What about new investments in facilities?
We have grown quite a lot. A couple of years back we were back at 25,000 to 30,000 tonnes of WG formulations. Now this year we should be at 60,000 to 70,000 tonnes and by the end of 2019, 100,000 tonnes.
Everything is made, formulated, and packed in India, and shipped to the 80 countries we operate in. In certain geographies there is more push. We have enough IP now gained in the formulation technology space to further expand.
In what markets are you focusing on more heavily?
South America is important. The market is big but of course the risks are also, with getting the money back around the distribution channels. The U.S. market is tricky, but we’re there. Distribution is a challenge.
There aren’t other companies in the world making the same high-end formulations we are.
What makes the U.S. trickier?
Distribution. It’s getting more fragmented. Earlier it was controlled by the top five, but I’ve been hearing there is less control now with smaller players coming into the space. The whole rebate system with the multinationals is also tricky. Here, you may have gold in you product and it won’t sell. The whole pull comes from the end-user, the farmer. You can talk to the head office but if his guys don’t want the product, the stores don’t want the product. Australia works similarly.
What is your perspective on Make in India?

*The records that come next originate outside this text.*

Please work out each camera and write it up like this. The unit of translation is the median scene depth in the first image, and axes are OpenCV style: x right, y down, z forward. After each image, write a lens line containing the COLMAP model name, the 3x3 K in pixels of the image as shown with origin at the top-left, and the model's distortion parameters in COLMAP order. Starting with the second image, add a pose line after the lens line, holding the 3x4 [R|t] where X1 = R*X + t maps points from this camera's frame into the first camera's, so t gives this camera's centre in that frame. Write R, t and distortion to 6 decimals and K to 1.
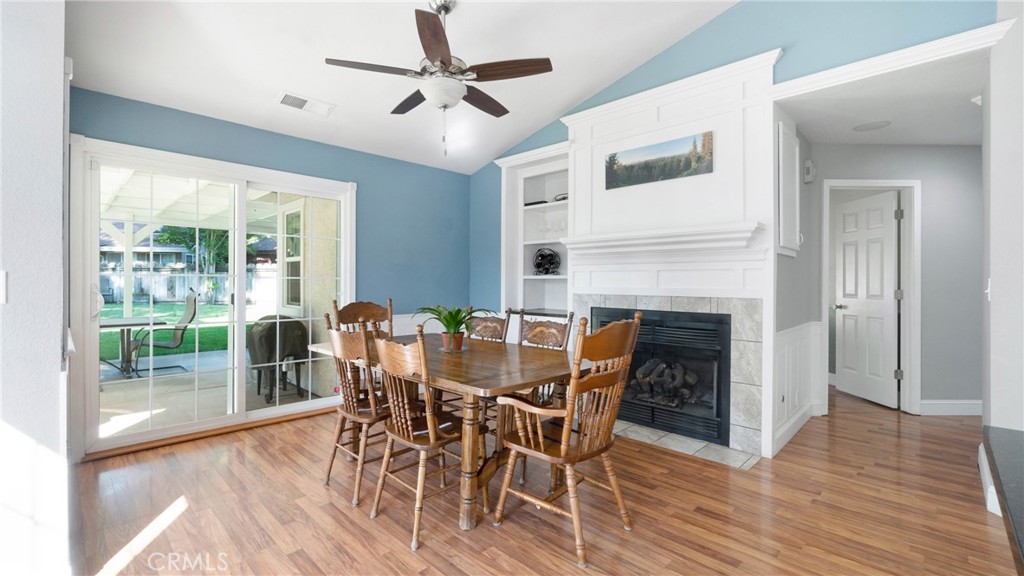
lens RADIAL K [[443.0, 0, 517.6], [0, 443.0, 281.8], [0, 0, 1]] dist [-0.000069, 0.000046]
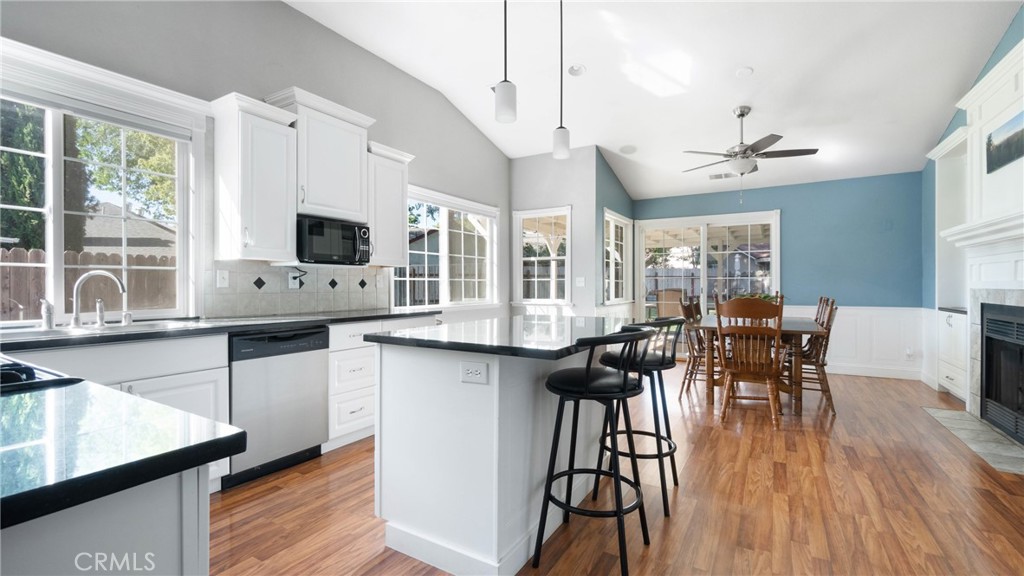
lens RADIAL K [[443.0, 0, 512.3], [0, 443.0, 287.5], [0, 0, 1]] dist [-0.000069, 0.000046]
pose [[0.233737, -0.000974, -0.972299, 1.067870], [0.005505, 0.999985, 0.000322, 0.025396], [0.972284, -0.005428, 0.233739, -0.203109]]
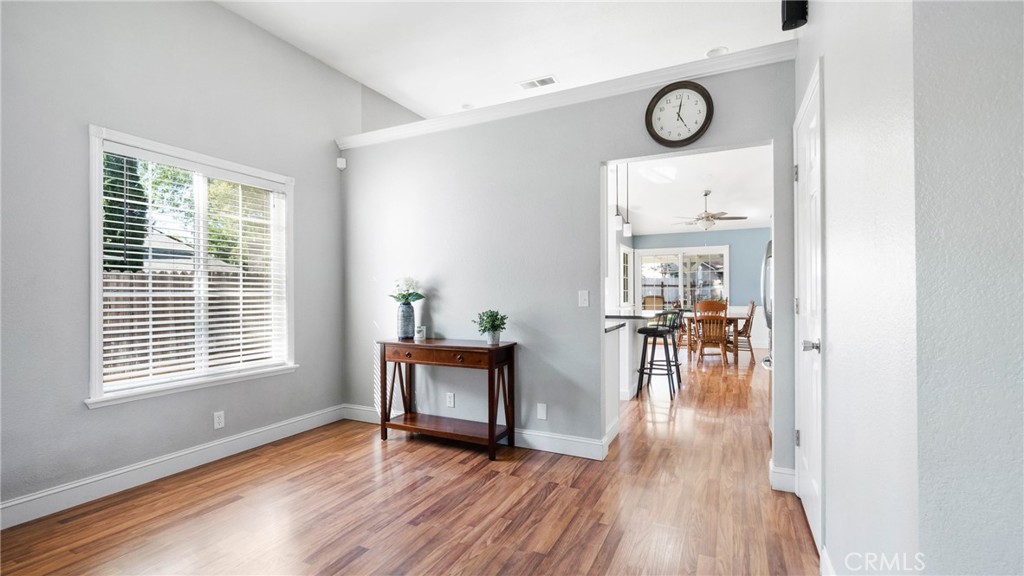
lens RADIAL K [[443.0, 0, 516.6], [0, 443.0, 293.3], [0, 0, 1]] dist [-0.000069, 0.000046]
pose [[0.313343, -0.002886, -0.949636, 1.836200], [0.006919, 0.999976, -0.000756, 0.014325], [0.949615, -0.006333, 0.313355, -0.900851]]
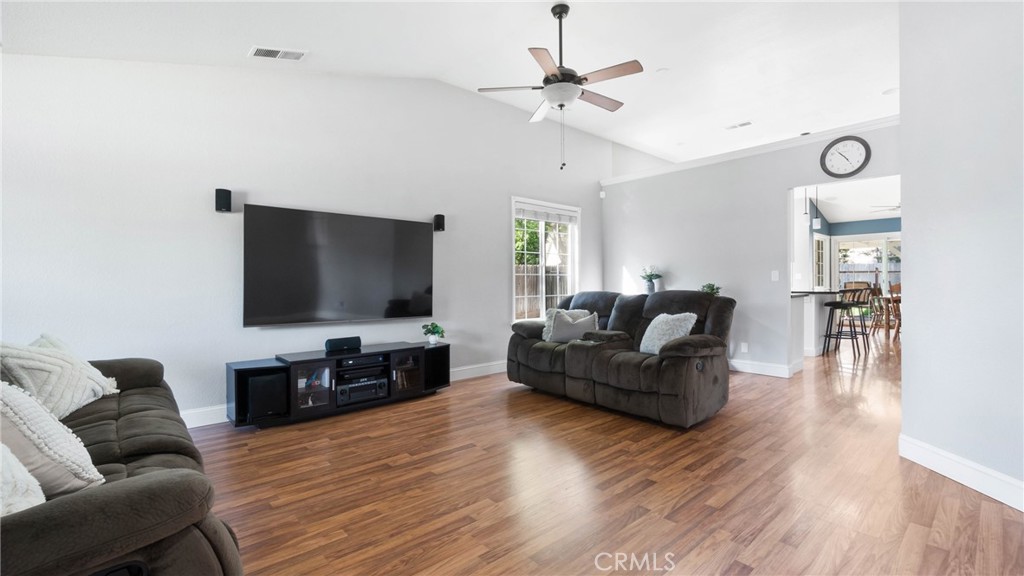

I think it’s good in ways, but it may have been done a bit abruptly. What was happening was there was a lot dumping of bad-quality product. China is cheaper – that may be true, but quality was going down. There was no reliability or emphasis on quality first, and that was being taken for granted. A lot of material was coming and based on that they were having economies of scale. Now we’re seeing China changing too because of pollution; India was already having those issues and we’re trying to control that. So they said, whatever can be made in India should be made in India. There will be a gap in supply and demand. But they will look for alternatives.
Sometimes in a culture like India I feel crazy things could happen. If there’s a bigger barrier, people will try to jump over it even more. A lot of companies in India had a lot of manufacturing capacity and we didn’t even realize (the potential), because the Chinese government is giving a 15% rebate on what he is selling. In India you’re not going to get a rebate, so how is the Indian manufacturer ever going to be competitive? It could be the other way around – that a duty would be imposed on imports. They did the same thing with the car industry by imposing a 225% duty, but that’s how Tata became so strong.
But the automotive industry is not a necessity. Farming is a necessity, so you need to have more openness. I would prefer it if they would just increase the duty on the imports. On the other hand, if you put more barriers, cost, and requirements on the registrations, serious people are more apt to be in the business.
I’m fine with Make in India, but it has to be done in pace. Give the benefit to India.
Here’s an example: cartap. In India, there are probably 20 import registrations for cartap. Out of these, there are 17 or 18 who have a manufacturing registration (in addition to the import registration) – whether they make it or have ever made it is another point. There are one or two who can really make it. All of the product has still been imported thus far. But do these companies that have the manufacturing registration have the capacity? It will take time.